WORK INSTRUCTIONS >> Extract every line below word for word, leaving out the picture markers.
* * *
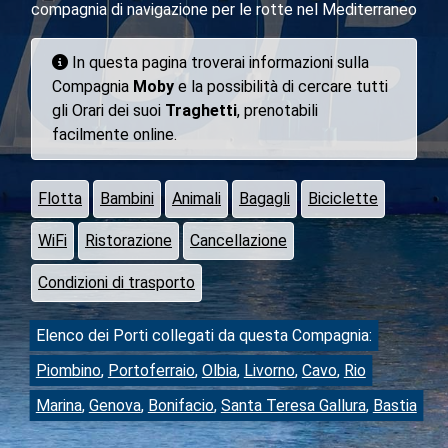
compagnia di navigazione per le rotte nel Mediterraneo
In questa pagina troverai informazioni sulla
Compagnia
Moby
e la possibilità di cercare tutti
gli Orari dei suoi
Traghetti
, prenotabili
facilmente online.
Flotta
Bambini
Animali
Bagagli
Biciclette
WiFi
Ristorazione
Cancellazione
Condizioni di trasporto
Elenco dei Porti collegati da questa Compagnia:
Piombino
,
Portoferraio
,
Olbia
,
Livorno
,
Cavo
,
Rio
Marina
,
Genova
,
Bonifacio
,
Santa Teresa Gallura
,
Bastia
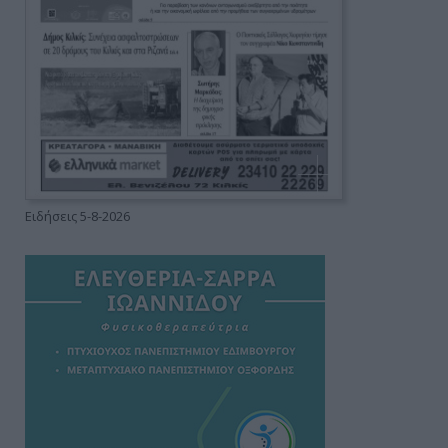
Ειδήσεις 5-8-2026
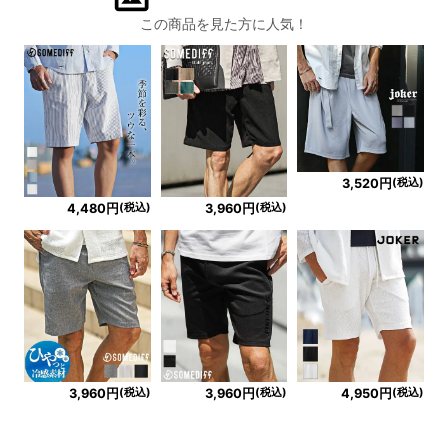
この商品を見た方に人気！
(税込)
3,520円
(税込)
(税込)
4,480円
3,960円
(税込)
(税込)
(税込)
3,960円
3,960円
4,950円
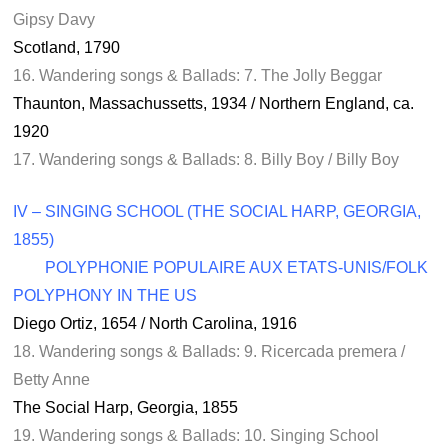
Gipsy Davy
Scotland, 1790
16. Wandering songs & Ballads: 7. The Jolly Beggar
Thaunton, Massachussetts, 1934 / Northern England, ca.
1920
17. Wandering songs & Ballads: 8. Billy Boy / Billy Boy
IV – SINGING SCHOOL (THE SOCIAL HARP, GEORGIA,
1855)
……
POLYPHONIE POPULAIRE AUX ETATS-UNIS/FOLK
POLYPHONY IN THE US
Diego Ortiz, 1654 / North Carolina, 1916
18. Wandering songs & Ballads: 9. Ricercada premera /
Betty Anne
The Social Harp, Georgia, 1855
19. Wandering songs & Ballads: 10. Singing School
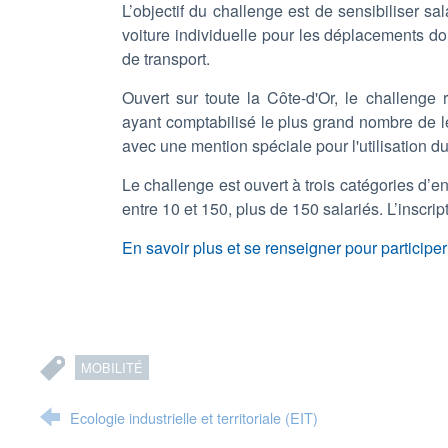
L’objectif du challenge est de sensibiliser sa
voiture individuelle pour les déplacements dom
de transport.
Ouvert sur toute la Côte-d'Or, le challenge
ayant comptabilisé le plus grand nombre de l
avec une mention spéciale pour l'utilisation du
Le challenge est ouvert à trois catégories d’e
entre 10 et 150, plus de 150 salariés. L’inscript
En savoir plus et se renseigner pour participer
MOBILITÉ
Ecologie industrielle et territoriale (EIT)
* * *
YOUR SOLUTION >>
compagnia di navigazione per le rotte nel Mediterraneo
In questa pagina troverai informazioni sulla
Compagnia
Moby
e la possibilità di cercare tutti
gli Orari dei suoi
Traghetti
, prenotabili
facilmente online.
Flotta
Bambini
Animali
Bagagli
Biciclette
WiFi
Ristorazione
Cancellazione
Condizioni di trasporto
Elenco dei Porti collegati da questa Compagnia:
Piombino
,
Portoferraio
,
Olbia
,
Livorno
,
Cavo
,
Rio
Marina
,
Genova
,
Bonifacio
,
Santa Teresa Gallura
,
Bastia
Ειδήσεις 5-8-2026
この商品を見た方に人気！
(税込)
3,520円
(税込)
(税込)
4,480円
3,960円
(税込)
(税込)
(税込)
3,960円
3,960円
4,950円
Gipsy Davy
Scotland, 1790
16. Wandering songs & Ballads: 7. The Jolly Beggar
Thaunton, Massachussetts, 1934 / Northern England, ca.
1920
17. Wandering songs & Ballads: 8. Billy Boy / Billy Boy
IV – SINGING SCHOOL (THE SOCIAL HARP, GEORGIA,
1855)
……
POLYPHONIE POPULAIRE AUX ETATS-UNIS/FOLK
POLYPHONY IN THE US
Diego Ortiz, 1654 / North Carolina, 1916
18. Wandering songs & Ballads: 9. Ricercada premera /
Betty Anne
The Social Harp, Georgia, 1855
19. Wandering songs & Ballads: 10. Singing School
L’objectif du challenge est de sensibiliser sa
voiture individuelle pour les déplacements dom
de transport.
Ouvert sur toute la Côte-d'Or, le challenge
ayant comptabilisé le plus grand nombre de l
avec une mention spéciale pour l'utilisation du
Le challenge est ouvert à trois catégories d’e
entre 10 et 150, plus de 150 salariés. L’inscript
En savoir plus et se renseigner pour participer
MOBILITÉ
Ecologie industrielle et territoriale (EIT)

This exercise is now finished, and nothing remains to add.